I was diagnosed with Hypermobile Ehlers-Danlos Syndrome (hEDS is part of The Ehlers-Danlos Syndromes), Dysautonomia, Autonomic Dysfunction, Postural Tachycardia Syndrome (PoTS), Autonomic Mediated Syncope (AMS), Orthostatic Hypotension (OH), Dermotographism and Mast Cell Activation Syndrome (MCAS) in August 2014 at 21-years-old. This was shortly after I graduated with BSc Hons Geological Sciences from the University of Leeds (England) and just before I began my Masters at Imperial College London. There are no cures found yet for EDS and the following I was diagnosed with in the list above.
In an ideal world, I would love to hear you all cheering as a crowd shouting “YES”, but that would be a stretch to my imagination. I wouldn’t be surprised if many of you haven’t heard of these conditions and that is one of the following three reasons why I have started this blog:
Firstly, I have undergone 4 critical lifesaving neurosurgeries and brain surgery (insertion of 3 stents) since January 2016 in the U.S.A. as there are no EDS specialist surgeons in the U.K. or Europe who exist. To everyone who has asked me to keep them up to date with how my surgeries have gone and my road to recovery, this is for you! If you haven’t heard about my story yet, please do support by clicking here, spread the word and help keep my fundraising campaign alive!

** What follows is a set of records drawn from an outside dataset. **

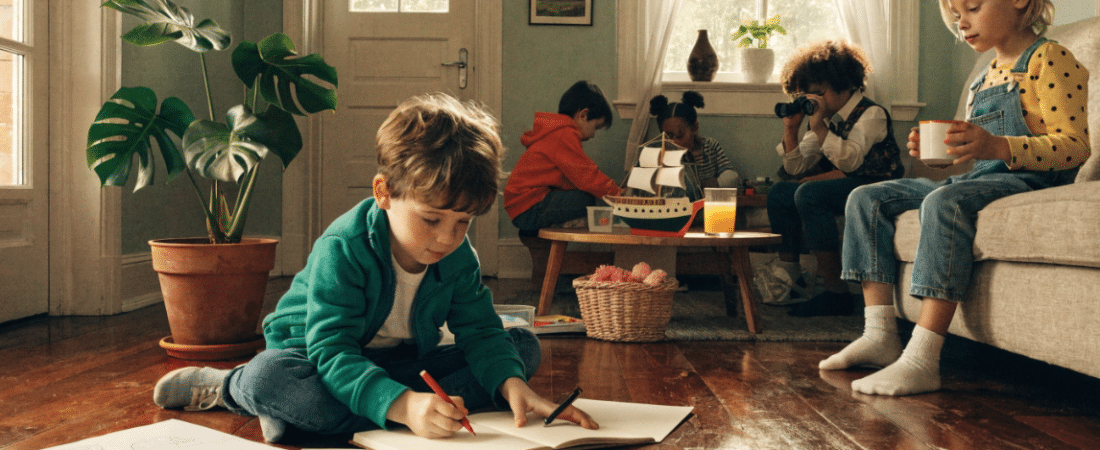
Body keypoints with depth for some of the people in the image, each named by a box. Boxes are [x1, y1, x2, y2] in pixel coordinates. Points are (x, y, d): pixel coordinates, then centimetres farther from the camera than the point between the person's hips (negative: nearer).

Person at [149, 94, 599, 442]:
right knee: (269, 377, -41)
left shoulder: (459, 255, -11)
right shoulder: (343, 250, -28)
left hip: (403, 363, 6)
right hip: (317, 359, -6)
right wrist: (402, 405, -52)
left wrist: (513, 385, -32)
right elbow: (331, 351, -36)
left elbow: (480, 331, -10)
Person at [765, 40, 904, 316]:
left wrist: (818, 125, -25)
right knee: (779, 193, 0)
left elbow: (849, 161, -25)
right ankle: (789, 276, 0)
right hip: (843, 188, 9)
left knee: (809, 193, -30)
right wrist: (791, 128, -2)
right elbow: (796, 167, 9)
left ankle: (835, 291, -29)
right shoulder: (827, 119, 14)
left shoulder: (872, 114, -8)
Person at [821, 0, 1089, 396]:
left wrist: (997, 146, -30)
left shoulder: (1049, 58, -5)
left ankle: (921, 361, -43)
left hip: (1024, 179, -9)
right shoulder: (987, 75, 23)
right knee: (866, 198, -1)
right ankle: (880, 335, -7)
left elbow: (1074, 146, -15)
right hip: (974, 178, 9)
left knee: (945, 202, -39)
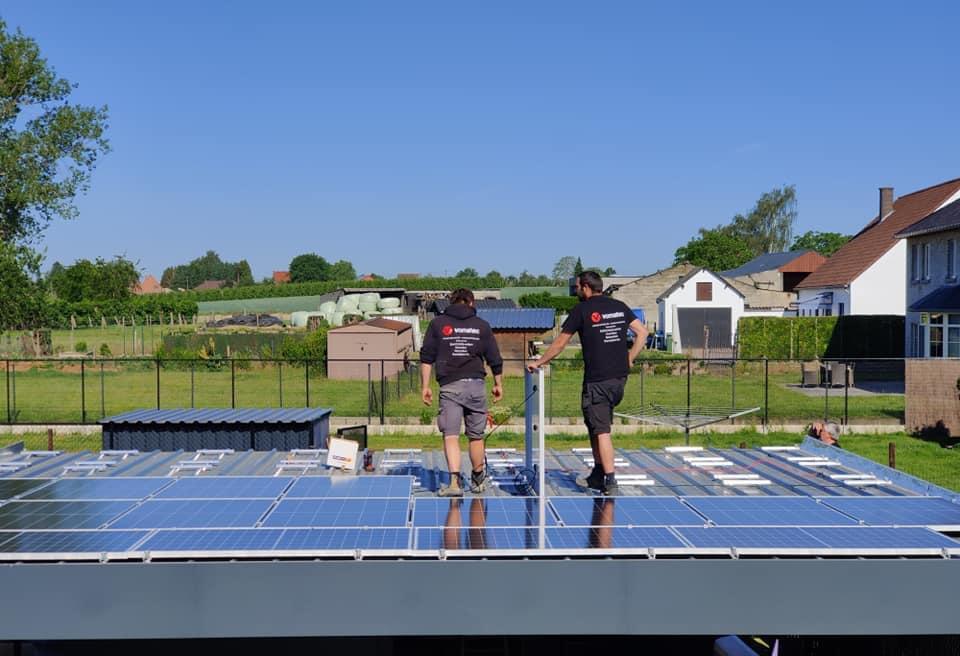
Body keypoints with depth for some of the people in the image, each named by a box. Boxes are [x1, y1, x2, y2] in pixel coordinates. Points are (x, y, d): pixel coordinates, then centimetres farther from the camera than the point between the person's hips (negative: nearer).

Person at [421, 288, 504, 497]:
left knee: (450, 435, -4)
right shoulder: (482, 326, 9)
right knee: (476, 436, 13)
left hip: (449, 386, -1)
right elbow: (495, 359, 12)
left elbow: (426, 358, 3)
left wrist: (425, 386, 6)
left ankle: (455, 480, -20)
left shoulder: (437, 323, 7)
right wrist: (498, 384, 24)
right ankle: (478, 480, 26)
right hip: (476, 385, 1)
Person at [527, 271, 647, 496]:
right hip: (619, 376, 6)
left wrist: (538, 363, 13)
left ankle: (610, 481, -3)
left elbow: (560, 343, 1)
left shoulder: (582, 310, -4)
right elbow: (643, 332, 9)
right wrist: (628, 359, 12)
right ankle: (598, 475, 22)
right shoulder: (619, 307, 10)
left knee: (601, 431, -1)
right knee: (597, 426, 17)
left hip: (597, 379, -6)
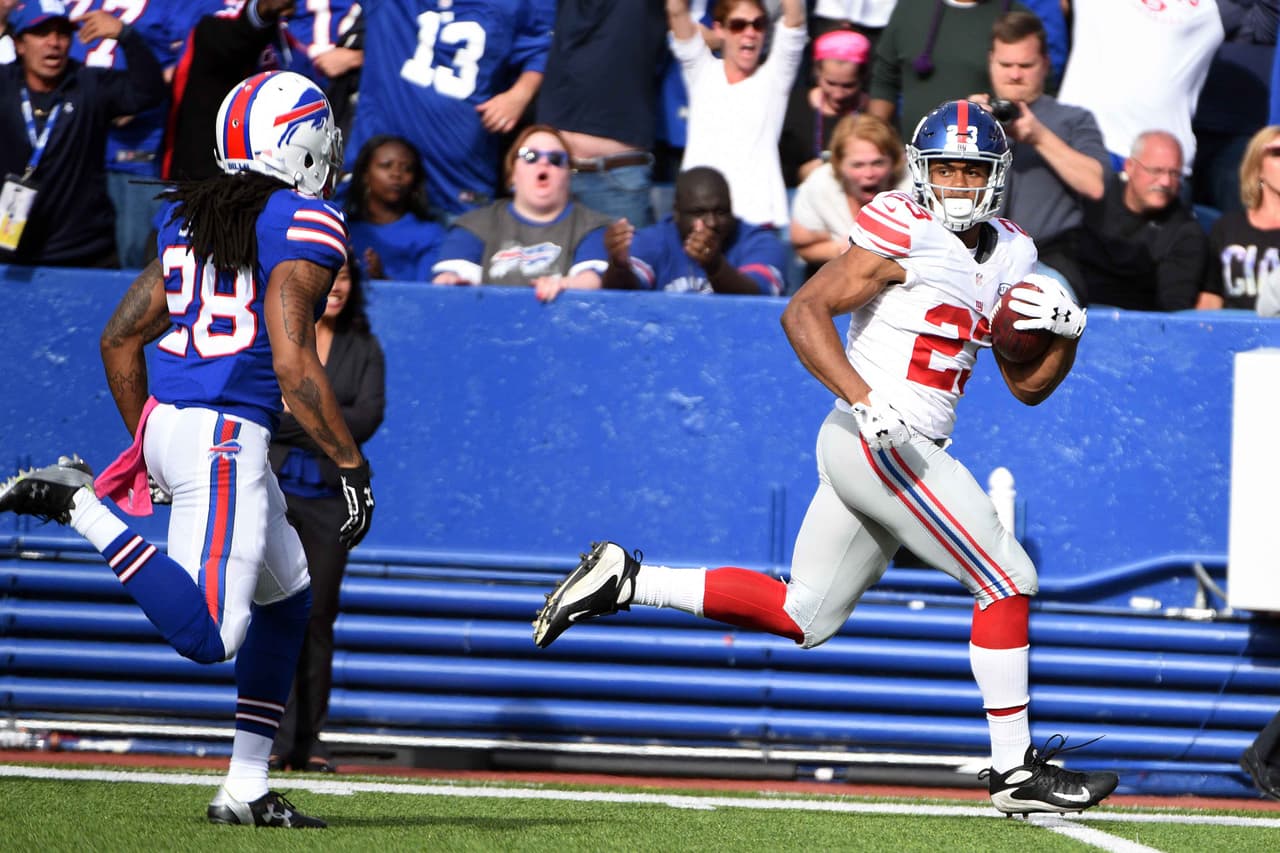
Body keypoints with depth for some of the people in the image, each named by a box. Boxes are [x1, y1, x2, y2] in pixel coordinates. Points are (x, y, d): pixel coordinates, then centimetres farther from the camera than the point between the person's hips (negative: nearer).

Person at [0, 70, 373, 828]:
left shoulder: (191, 216, 14)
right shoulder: (305, 225, -8)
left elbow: (121, 338, 17)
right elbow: (293, 366, -17)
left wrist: (147, 440, 28)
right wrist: (353, 467, -9)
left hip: (165, 423, 9)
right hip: (226, 438, -9)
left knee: (288, 595, 22)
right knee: (209, 639, -14)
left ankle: (247, 788, 21)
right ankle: (82, 507, -16)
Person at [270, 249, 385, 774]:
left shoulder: (364, 350, 12)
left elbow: (368, 418, -2)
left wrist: (296, 413, -11)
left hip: (330, 496, 3)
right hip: (270, 489, -3)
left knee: (318, 617, 2)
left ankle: (307, 744, 6)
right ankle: (273, 739, -14)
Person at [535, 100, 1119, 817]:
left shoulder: (1009, 257, 15)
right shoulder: (906, 233, -10)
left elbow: (1028, 385, 19)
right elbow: (804, 312, -16)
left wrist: (1066, 335, -1)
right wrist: (866, 400, -26)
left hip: (880, 453, 9)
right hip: (882, 445, -9)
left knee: (802, 617, 13)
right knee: (1008, 581, -6)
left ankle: (623, 580, 14)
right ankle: (1016, 770, 0)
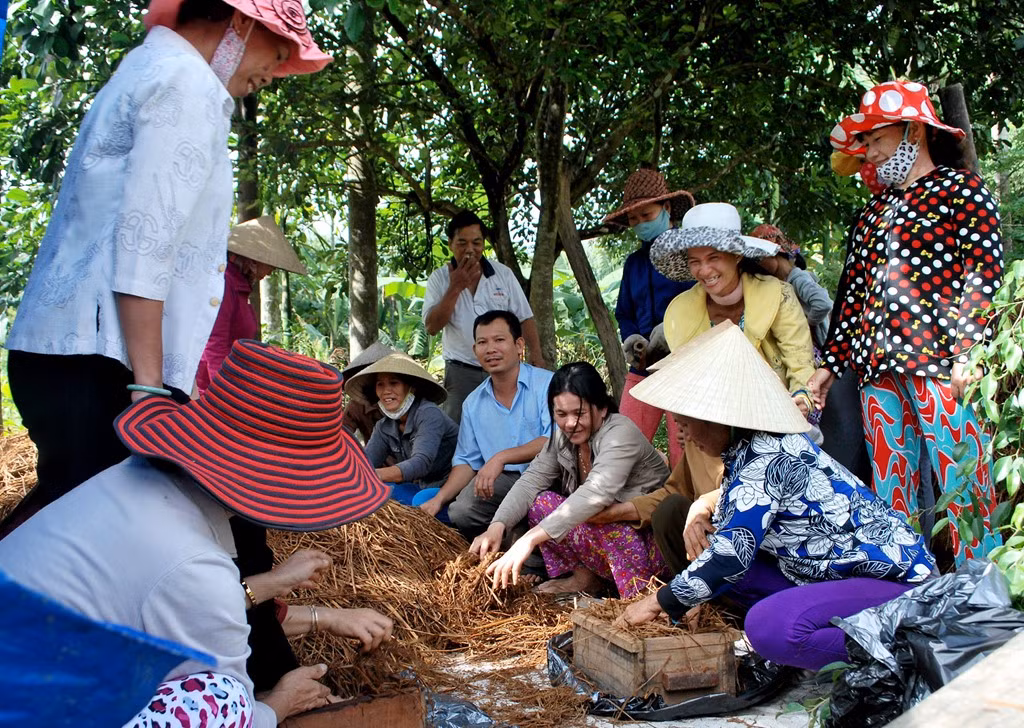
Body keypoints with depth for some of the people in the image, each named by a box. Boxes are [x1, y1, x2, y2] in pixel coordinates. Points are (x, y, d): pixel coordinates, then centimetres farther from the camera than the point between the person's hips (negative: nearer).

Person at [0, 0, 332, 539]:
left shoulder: (148, 71, 24)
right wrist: (148, 384, -18)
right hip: (97, 358, -10)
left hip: (64, 346, 10)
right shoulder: (187, 81, -6)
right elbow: (146, 243, -17)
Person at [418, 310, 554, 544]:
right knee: (460, 512, -23)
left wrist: (501, 457, -25)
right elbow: (467, 462, 17)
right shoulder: (473, 403, 15)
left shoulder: (547, 384, -5)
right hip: (504, 482, 4)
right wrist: (439, 498, 1)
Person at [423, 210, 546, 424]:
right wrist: (455, 288, -18)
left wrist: (537, 358, -8)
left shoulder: (503, 274, 2)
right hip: (461, 372, -1)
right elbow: (432, 327, -11)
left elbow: (525, 318, 3)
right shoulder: (439, 279, -1)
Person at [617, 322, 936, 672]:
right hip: (836, 574, 10)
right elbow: (739, 533, 16)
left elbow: (731, 554, -26)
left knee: (768, 626, -33)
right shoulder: (750, 448, 5)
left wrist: (658, 602, -16)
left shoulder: (764, 459, -23)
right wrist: (708, 539, -5)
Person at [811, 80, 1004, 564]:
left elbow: (983, 269, -6)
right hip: (878, 369, 7)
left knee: (965, 486, -7)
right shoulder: (873, 212, 24)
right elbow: (853, 293, 23)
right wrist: (831, 364, 18)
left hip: (940, 363, -6)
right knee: (891, 496, 6)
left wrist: (966, 350, -17)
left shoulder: (960, 188, 4)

Secondly, to share my personal experience battling with hEDS & PoTS, and to offer support to fellow sufferers, their family and friends. I will be sharing with you all my mind and body methods that I have discovered through trial and error that have helped me cope. I will be covering all important aspects of hEDS life, such as how I try and keep active and fit, ideas of foods and recipes (I have a never-ending list of food intolerances!), continuous rehabilitation (physio, hydro etc.), pain management, the mind, meditation…and yes, I could keep going but I will let this blog evolve and see what else I come up with!
Thirdly, to spread awareness and educate you and everyone who visits my blog on hEDS/EDS & PoTS. I hope to at least to give a glimmer of an insight and understanding of the true reality of how challenging this rare, invisible, genetic disease is to live with and the difficulties we face each day as sufferers – and even possibly inspire you all to never give up!